99. Хочется также надеяться, что наше небольшое исследование («вступание в
след» Витгенштейна) было также достаточно корректным и не разрушило
общего «узора следов».
ЗАКЛЮЧЕНИЕ ИЛИ ПОСЛЕДНИЙ КРУГ ЧТЕНИЯ
Работа Людвига Витгенштейна «О достоверности» без преувеличения
является его «духовным завещанием». По-видимому, это последний текст, над
которым трудился философ накануне своей смерти. Дата смерти Витгенштейна
28 апреля 1951 года, последняя же запись в работе «О достоверности»

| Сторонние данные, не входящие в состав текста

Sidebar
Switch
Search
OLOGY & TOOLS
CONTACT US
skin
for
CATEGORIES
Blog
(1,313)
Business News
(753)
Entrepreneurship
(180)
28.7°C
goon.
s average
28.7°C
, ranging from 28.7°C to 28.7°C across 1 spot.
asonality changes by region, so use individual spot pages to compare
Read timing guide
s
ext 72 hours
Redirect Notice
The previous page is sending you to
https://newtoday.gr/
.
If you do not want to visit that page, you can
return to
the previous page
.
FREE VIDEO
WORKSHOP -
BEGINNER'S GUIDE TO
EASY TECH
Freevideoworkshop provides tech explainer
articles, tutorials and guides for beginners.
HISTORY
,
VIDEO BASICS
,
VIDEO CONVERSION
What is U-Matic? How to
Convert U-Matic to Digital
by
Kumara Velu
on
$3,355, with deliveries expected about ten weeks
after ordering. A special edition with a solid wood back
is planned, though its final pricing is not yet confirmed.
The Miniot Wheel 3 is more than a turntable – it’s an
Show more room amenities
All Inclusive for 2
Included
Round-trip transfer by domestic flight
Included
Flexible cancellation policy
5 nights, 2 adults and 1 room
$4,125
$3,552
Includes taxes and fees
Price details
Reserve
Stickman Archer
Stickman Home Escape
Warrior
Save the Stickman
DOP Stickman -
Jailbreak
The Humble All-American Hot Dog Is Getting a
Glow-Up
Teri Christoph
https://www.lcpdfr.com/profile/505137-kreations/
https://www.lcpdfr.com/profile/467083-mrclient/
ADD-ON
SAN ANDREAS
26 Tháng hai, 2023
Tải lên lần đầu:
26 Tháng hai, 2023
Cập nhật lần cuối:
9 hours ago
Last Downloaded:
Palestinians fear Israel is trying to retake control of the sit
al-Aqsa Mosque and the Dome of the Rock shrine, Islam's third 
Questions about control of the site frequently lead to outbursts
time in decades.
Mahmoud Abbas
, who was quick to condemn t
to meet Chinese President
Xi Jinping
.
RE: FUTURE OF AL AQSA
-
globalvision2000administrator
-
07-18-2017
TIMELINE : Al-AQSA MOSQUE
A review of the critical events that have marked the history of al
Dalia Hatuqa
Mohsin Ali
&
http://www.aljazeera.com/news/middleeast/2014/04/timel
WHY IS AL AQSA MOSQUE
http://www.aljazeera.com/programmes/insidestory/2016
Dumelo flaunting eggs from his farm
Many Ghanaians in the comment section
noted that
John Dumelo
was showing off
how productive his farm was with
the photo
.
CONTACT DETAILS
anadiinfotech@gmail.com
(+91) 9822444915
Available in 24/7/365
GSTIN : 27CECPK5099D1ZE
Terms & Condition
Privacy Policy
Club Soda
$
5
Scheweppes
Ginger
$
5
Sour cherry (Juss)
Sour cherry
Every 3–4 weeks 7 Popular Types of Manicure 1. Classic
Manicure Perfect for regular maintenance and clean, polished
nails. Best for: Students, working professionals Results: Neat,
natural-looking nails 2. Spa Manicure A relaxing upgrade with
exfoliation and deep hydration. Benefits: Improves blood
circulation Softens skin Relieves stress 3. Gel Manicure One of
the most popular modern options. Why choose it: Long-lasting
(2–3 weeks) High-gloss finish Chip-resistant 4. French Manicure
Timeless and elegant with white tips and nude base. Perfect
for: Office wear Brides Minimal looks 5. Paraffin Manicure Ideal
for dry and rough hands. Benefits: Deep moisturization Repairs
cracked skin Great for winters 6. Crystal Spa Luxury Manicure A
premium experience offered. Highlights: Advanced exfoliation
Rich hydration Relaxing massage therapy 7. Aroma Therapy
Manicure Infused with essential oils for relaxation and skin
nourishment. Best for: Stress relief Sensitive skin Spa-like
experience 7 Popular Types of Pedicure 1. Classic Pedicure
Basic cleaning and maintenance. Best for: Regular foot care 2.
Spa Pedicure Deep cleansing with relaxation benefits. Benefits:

датируется 27.04.51. Этот небольшой текст является также своеобразным
итогом размышлений автора «Логико-философского трактата» над проблемами,
которые волновали его всю жизнь. Прежде всего, это проблема познаваемости
окружающего мира, особенно в языковом контексте, ведь «границы моего языка
– это границы моего мира». Достоверность нашего познания, считает
Витгенштейн, непосредственно связана с корректностью и правильностью
употребления нами терминов и понятий научного языка. Если в повседневном
разговоре мы можем пользоваться языком случайным образом, ошибаться или
«дурачиться», тем самым, упражняясь в «языковых играх» определенного рода,
то в пространстве научного исследования такие игры неминуемо приведут к
путанице и неразберихе. Весь пафос исследований Витгенштейна (можно
22
сказать его личных «языковых игр») направлен на устранение «неправильных»
языковых выражений, которые превалируют в научном и философском
дискурсе и заметно осложняют процесс познания. Девиз философии
Витгенштейна заключается в известном высказывании: «Все, что может быть
выражено, должно быть выражено ясно, о чем же невозможно говорить, о том
следует молчать». Насколько он оказался успешным в данном вопросе решать
будущим лингвистическим философам, для которых творчество Витгенштейна
может послужить «путеводной нитью» в собственных исследованиях. Хочется
надеяться, что и мы своим небольшим исследованием внесли посильную лепту
в данный непростой процесс «приближения к истине».
ПРИМЕЧАНИЕ. Цитаты из работы Л. Витгенштейна «О достоверности» даются
по следующему изданию: Витгенштейн Л. Философские работы. Часть I.
Составление, вступительная статья, примечания М. С. Козловой. Перевод М. С.
Козловой и Ю. А. Асеева. – М.: Издательство «Гнозис», 1994. – С.321-406.